Task item A — In the mailing-list message on ThinkPad X60 sound problems, which boot option did the writer try, and what was the result?
Task item B — Reproduce, character for character, every line of the annotated scene-photo entries that follow the mailing-list message, omitting the pictures.

Selected extract —
----

Re: thinkpad x60: sound problems in 4.15-rc1 was Re: thinkpad x60: sound problems in 4.14.0-next-20171114

From: vcaputo
Date: Sat Dec 23 2017 - 00:33:25 EST


On Wed, Dec 20, 2017 at 01:33:45AM +0100, Thomas Gleixner wrote:
> On Tue, 19 Dec 2017, vcaputo@xxxxxxxxxxx wrote:
> > On Wed, Dec 20, 2017 at 12:22:12AM +0100, Pavel Machek wrote:
> > > You forgot to mention commit id :-).
> > >
> >
> > That is very strange, anyhow:
> >
> > commit fdba46ffb4c203b6e6794163493fd310f98bb4be
> > Author: Thomas Gleixner <tglx@xxxxxxxxxxxxx>
> > Date: Wed Sep 13 23:29:27 2017 +0200
> >
> > x86/apic: Get rid of multi CPU affinity
> >
> >
> > Will try reverting soon, just a bit busy today out in the desert and the sun
> > is going down so my solar panel is useless.
>
> The revert is not trivial.
>
> What is the exact problem and how do you reproduce that?
>
> Thanks,
>

So I had some time today to poke at this some more. Since it looks to
be easily reproduced by simply pulling the AC power while playing music
or doing IO, and dmesg clearly reports using mwait, I tried booting with
idle=nomwait to see if that made any difference. It didn't, the same
thing still occurs.

In trying to make sense of this totally unfamiliar apic code and better
understand these changes, I came across this comment which seemed a bit
telling:

40 void flat_vector_allocation_domain(int cpu, struct cpumask *retmask,
41 const struct cpumask *mask)
42 {
43 /*
44 * Careful. Some cpus do not strictly honor the set of cpus
45 * specified in the interrupt destination when using lowest
46 * priority interrupt delivery mode.
47 *
48 * In particular there was a hyperthreading cpu observed to
49 * deliver interrupts to the wrong hyperthread when only one
50 * hyperthread was specified in the interrupt desitination.
51 */
52 cpumask_clear(retmask);
53 cpumask_bits(retmask)[0] = APIC_ALL_CPUS;
54 }

It's this allocation domain mask hook which has been bypassed by the
offending commit. The existing approach is more robust in the face of
relaxed adherence to destination cpumasks since it's all-inclusive,
whereas the new code is exclusive to a specific cpu.

Is it possible what I'm observing is just another manifestation of
what's being described in that comment? This is a core 2 duo, so not
hyper-threaded. But maybe something funny happens when switching
cstates in response to interrupts - like maybe the wrong cpu can be used
if it can save power vs. powering up another? Just thinking out loud
here.

In any case, 4.15-rc4 is quite unusable on my machine because of this.

Pavel, do you observe the same behavior on your x60, WRT AC power?

I've dropped Takashi from the CC list as this pretty clearly isn't a
sound-specific problem.

Thanks,
Vito Caputo

----

Recorded information —

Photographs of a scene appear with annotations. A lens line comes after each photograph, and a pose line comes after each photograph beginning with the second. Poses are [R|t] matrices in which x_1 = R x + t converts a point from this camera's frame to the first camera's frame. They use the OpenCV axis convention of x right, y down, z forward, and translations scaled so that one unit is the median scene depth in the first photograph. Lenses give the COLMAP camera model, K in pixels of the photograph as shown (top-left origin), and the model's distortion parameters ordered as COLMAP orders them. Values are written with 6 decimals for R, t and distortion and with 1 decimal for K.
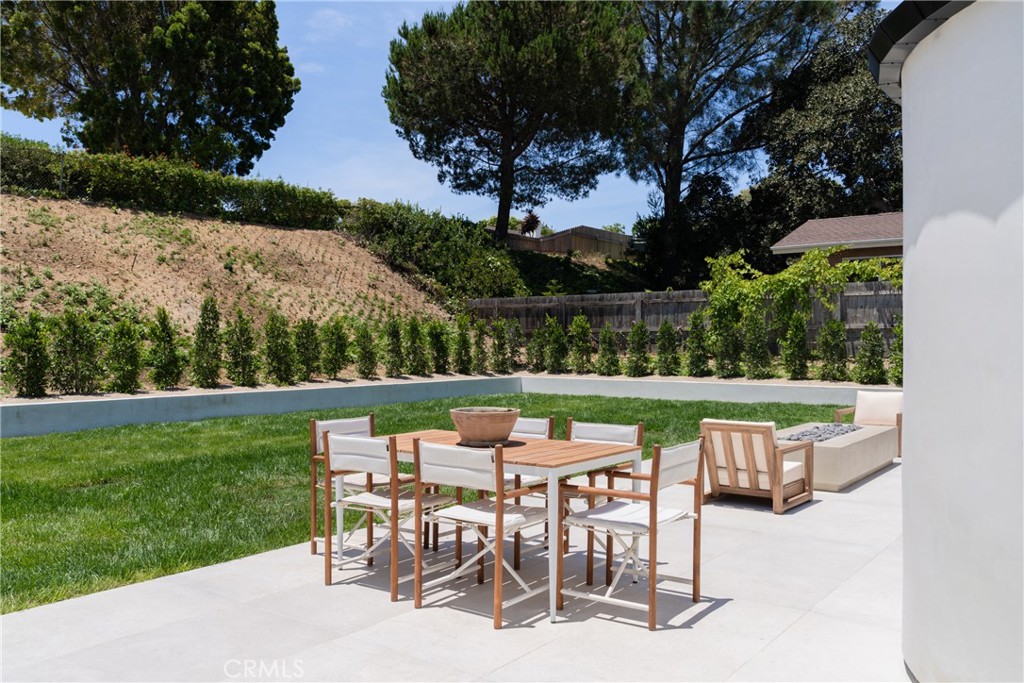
lens RADIAL K [[782.2, 0, 512.0], [0, 782.2, 341.5], [0, 0, 1]] dist [-0.003922, -0.000045]
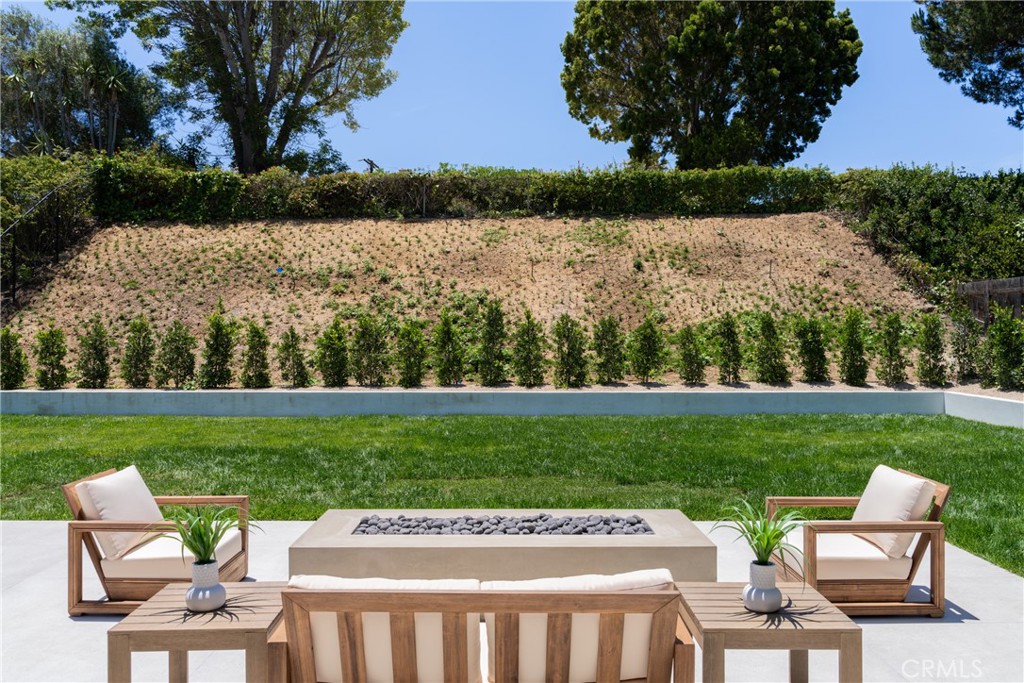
lens RADIAL K [[782.2, 0, 512.0], [0, 782.2, 341.5], [0, 0, 1]] dist [-0.003922, -0.000045]
pose [[0.627066, 0.006940, -0.778935, 0.261372], [0.000233, 0.999959, 0.009097, -0.005901], [0.778966, -0.005885, 0.627038, 0.208704]]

----

Your solution A — The writer booted with idle=nomwait, and it made no difference.

Your solution B —
Photographs of a scene appear with annotations. A lens line comes after each photograph, and a pose line comes after each photograph beginning with the second. Poses are [R|t] matrices in which x_1 = R x + t converts a point from this camera's frame to the first camera's frame. They use the OpenCV axis convention of x right, y down, z forward, and translations scaled so that one unit is the median scene depth in the first photograph. Lenses give the COLMAP camera model, K in pixels of the photograph as shown (top-left origin), and the model's distortion parameters ordered as COLMAP orders them. Values are written with 6 decimals for R, t and distortion and with 1 decimal for K.
lens RADIAL K [[782.2, 0, 512.0], [0, 782.2, 341.5], [0, 0, 1]] dist [-0.003922, -0.000045]
lens RADIAL K [[782.2, 0, 512.0], [0, 782.2, 341.5], [0, 0, 1]] dist [-0.003922, -0.000045]
pose [[0.627066, 0.006940, -0.778935, 0.261372], [0.000233, 0.999959, 0.009097, -0.005901], [0.778966, -0.005885, 0.627038, 0.208704]]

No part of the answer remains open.